[Requirement 1]:
Transcribe the passage of the article on stock footage in music videos starting at "1. Cassius: Go" and ending at "and Pharrell Williams)".
[Requirement 2]:
In the article on stock footage in music videos, who directed Coldplay's video for Up&Up?

Dating back to the 1950s, music videos are perhaps one of the oldest – and certainly one of the most enduring – forms of video marketing. With production budgets ranging from shoestring to several million dollars, creating a good music video that stands the test of time and evermore discerning audiences means that directors and creatives are constantly evolving their ideas. We’ve put together some of the most creative ways stock footage has been used to create some truly memorable music videos, and what each one teaches us about using stock footage in music videos.
1. Cassius: Go Up
Directed by Alex Courtès, this music video demonstrates that taking the time to explore exactly what’s out there in the world of stock footage can yield some pretty incredible results. The premise is simple: Courtès splits the screen in half – horizontally or vertically – and juxtaposes clips with complementary compositions. Real time clips play alongside others shot in slow motion; people and animals come together in bizarre hybrids; footage shot on location is combined with studio clips. What this video demonstrates, above anything, is that the sheer variety of stock videos available can yield some pretty spectacular results. Don’t just look for video content; consider colour, consider composition, and above all, consider what else is on offer.
Director: Alex Courtès
Artist: Cassius (ft. Cat Power and Pharrell Williams)
2. Coldplay: Up&Up
If Alex Courtès put videos next to each other, Vania Heymann and Gal Muggia took the editing process to the next level with Coldplay’s music video Up&Up. The directors of this music video put videos on, under and in other clips. By combining clips – eagles flying underwater, Chris Martin lounging on aerial footage of farm land, cranes in space – Heymann and Muggia have created a fantastical video that speaks to the contemporary issues of our time. The video teaches us to play with scale and orientation; there’s no need to leave stock footage as you found it!

[Entries supplied]:
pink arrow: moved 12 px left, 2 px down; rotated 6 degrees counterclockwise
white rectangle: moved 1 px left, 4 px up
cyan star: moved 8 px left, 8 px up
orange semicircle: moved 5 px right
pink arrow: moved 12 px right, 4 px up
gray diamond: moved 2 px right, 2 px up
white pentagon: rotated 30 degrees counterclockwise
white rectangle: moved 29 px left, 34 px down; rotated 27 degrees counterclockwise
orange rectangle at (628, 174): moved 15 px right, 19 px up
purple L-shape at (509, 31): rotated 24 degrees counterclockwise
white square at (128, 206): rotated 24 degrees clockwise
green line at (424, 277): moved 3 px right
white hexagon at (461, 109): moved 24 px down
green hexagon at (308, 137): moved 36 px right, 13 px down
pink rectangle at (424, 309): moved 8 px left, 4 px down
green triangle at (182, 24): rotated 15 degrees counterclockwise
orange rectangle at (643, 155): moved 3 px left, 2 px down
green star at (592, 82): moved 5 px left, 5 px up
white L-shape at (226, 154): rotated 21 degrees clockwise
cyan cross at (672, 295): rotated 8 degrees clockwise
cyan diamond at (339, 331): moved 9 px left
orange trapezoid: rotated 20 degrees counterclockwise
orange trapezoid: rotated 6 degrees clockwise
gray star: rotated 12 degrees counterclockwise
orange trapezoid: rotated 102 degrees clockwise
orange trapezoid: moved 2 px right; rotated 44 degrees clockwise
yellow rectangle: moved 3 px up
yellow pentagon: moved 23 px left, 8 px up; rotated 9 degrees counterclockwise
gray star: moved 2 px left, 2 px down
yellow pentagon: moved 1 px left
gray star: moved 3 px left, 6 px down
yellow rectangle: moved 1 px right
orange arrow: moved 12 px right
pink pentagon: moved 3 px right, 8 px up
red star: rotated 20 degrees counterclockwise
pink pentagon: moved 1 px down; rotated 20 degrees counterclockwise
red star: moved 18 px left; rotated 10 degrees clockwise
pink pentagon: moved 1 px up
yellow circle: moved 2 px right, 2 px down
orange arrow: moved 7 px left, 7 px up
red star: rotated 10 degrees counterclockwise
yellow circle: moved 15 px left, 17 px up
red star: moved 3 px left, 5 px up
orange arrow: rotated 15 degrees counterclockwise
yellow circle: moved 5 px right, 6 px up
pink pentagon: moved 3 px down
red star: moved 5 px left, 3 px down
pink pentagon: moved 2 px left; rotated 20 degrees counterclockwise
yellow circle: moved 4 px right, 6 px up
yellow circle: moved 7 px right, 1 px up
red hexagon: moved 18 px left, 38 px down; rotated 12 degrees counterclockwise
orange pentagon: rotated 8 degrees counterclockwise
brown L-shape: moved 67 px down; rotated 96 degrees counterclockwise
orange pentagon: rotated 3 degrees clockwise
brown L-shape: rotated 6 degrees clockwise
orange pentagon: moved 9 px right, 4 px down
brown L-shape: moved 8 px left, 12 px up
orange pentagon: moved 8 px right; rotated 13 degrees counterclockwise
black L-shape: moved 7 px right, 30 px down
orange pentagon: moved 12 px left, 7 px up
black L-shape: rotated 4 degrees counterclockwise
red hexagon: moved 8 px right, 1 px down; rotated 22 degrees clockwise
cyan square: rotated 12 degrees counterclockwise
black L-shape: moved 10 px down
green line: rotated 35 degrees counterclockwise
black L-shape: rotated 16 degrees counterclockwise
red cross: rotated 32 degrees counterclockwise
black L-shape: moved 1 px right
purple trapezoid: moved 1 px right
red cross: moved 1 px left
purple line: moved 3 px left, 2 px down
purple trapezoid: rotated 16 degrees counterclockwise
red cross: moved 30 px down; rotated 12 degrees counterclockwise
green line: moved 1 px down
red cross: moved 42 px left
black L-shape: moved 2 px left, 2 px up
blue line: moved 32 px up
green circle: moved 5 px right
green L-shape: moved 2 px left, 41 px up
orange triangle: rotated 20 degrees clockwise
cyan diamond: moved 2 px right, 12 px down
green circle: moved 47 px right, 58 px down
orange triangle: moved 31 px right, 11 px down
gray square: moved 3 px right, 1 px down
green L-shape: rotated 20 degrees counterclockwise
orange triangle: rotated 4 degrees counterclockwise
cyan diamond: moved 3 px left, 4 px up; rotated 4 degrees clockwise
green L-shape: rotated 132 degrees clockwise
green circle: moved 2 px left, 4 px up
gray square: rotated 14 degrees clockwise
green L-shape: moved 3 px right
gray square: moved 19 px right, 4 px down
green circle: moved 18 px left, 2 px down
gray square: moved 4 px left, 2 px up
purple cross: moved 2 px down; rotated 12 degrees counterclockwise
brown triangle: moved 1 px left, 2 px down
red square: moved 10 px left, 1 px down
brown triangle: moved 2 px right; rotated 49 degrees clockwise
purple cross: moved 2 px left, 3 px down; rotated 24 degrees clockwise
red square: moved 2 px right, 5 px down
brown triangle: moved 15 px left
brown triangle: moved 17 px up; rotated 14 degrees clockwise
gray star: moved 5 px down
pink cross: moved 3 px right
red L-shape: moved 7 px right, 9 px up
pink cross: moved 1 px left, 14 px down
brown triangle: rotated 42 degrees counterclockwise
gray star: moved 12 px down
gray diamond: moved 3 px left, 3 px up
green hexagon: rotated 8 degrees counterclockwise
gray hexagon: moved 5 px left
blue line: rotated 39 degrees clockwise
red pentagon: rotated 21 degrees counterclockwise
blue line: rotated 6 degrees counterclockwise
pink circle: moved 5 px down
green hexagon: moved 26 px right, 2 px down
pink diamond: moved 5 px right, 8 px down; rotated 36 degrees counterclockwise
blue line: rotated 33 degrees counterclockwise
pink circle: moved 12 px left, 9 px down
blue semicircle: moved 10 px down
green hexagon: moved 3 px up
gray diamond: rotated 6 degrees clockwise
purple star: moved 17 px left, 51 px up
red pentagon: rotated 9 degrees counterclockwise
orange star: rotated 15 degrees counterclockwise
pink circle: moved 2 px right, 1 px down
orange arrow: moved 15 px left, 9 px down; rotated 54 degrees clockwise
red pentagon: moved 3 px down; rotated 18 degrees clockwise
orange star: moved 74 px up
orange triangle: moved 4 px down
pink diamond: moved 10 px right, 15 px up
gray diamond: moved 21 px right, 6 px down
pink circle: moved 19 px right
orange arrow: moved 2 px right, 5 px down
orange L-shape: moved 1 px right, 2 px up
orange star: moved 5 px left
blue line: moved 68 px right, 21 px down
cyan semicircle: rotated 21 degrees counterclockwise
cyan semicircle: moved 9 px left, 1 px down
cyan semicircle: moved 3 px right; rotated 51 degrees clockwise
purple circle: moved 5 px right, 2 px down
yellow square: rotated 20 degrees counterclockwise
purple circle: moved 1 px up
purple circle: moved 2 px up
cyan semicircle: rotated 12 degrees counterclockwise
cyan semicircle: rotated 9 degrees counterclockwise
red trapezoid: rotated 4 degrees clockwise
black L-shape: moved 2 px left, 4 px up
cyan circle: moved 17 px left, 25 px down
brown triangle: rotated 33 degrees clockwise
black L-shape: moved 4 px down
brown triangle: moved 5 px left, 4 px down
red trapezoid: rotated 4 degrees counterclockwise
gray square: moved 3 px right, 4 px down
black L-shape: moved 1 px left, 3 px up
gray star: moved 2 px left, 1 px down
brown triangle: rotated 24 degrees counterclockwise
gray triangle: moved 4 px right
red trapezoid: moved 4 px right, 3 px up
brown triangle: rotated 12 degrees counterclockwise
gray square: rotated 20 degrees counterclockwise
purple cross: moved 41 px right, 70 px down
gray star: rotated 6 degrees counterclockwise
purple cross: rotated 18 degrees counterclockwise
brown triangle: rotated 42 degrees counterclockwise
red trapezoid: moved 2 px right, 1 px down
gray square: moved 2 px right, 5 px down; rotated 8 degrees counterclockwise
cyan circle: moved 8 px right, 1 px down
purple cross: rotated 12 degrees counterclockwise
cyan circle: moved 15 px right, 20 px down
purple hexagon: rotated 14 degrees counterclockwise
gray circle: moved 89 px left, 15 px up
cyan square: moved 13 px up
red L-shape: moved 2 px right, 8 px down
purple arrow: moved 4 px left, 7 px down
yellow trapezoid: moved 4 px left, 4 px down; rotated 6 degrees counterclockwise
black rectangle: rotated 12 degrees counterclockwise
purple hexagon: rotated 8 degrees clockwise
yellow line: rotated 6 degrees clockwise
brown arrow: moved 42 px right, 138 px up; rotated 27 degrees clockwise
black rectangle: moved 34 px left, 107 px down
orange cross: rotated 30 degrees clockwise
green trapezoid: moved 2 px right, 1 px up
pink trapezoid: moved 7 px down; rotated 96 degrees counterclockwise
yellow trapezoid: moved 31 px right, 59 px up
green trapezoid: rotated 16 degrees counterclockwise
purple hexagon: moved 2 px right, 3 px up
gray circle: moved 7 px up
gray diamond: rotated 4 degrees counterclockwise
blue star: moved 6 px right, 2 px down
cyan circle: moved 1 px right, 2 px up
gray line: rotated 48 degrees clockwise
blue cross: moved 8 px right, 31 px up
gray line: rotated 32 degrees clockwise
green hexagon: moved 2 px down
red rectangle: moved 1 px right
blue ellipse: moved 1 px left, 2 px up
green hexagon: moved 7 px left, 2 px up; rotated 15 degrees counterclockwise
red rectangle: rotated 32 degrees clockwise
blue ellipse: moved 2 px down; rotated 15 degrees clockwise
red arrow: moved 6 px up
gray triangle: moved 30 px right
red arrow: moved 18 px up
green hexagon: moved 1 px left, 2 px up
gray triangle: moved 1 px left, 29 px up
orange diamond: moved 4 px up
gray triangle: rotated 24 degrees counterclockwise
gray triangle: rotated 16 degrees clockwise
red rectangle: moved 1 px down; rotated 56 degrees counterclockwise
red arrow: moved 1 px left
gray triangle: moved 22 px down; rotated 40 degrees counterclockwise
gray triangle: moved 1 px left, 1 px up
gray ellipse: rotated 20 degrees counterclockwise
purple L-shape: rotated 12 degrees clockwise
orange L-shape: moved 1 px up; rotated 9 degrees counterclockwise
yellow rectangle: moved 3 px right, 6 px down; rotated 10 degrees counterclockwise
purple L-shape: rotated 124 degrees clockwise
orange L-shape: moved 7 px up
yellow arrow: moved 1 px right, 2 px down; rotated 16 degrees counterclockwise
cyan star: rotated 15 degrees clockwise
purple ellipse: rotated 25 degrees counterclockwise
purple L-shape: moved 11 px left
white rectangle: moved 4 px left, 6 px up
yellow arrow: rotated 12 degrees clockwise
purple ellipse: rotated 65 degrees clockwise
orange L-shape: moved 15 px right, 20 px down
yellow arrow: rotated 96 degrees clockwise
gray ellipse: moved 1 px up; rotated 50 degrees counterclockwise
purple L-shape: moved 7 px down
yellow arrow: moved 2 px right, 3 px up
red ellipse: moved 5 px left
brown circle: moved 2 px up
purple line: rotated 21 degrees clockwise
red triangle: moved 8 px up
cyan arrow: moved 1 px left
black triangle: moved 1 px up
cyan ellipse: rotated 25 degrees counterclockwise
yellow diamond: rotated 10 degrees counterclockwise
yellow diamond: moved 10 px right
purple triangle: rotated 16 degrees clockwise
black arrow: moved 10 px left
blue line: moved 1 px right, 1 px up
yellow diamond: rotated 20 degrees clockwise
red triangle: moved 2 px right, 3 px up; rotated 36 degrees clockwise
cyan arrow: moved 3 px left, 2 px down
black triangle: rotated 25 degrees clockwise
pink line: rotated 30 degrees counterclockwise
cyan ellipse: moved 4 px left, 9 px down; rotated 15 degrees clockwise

[Expected answer 1]:
1. Cassius: Go Up
Directed by Alex Courtès, this music video demonstrates that taking the time to explore exactly what’s out there in the world of stock footage can yield some pretty incredible results. The premise is simple: Courtès splits the screen in half – horizontally or vertically – and juxtaposes clips with complementary compositions. Real time clips play alongside others shot in slow motion; people and animals come together in bizarre hybrids; footage shot on location is combined with studio clips. What this video demonstrates, above anything, is that the sheer variety of stock videos available can yield some pretty spectacular results. Don’t just look for video content; consider colour, consider composition, and above all, consider what else is on offer.
Director: Alex Courtès
Artist: Cassius (ft. Cat Power and Pharrell Williams)

[Expected answer 2]:
Vania Heymann and Gal Muggia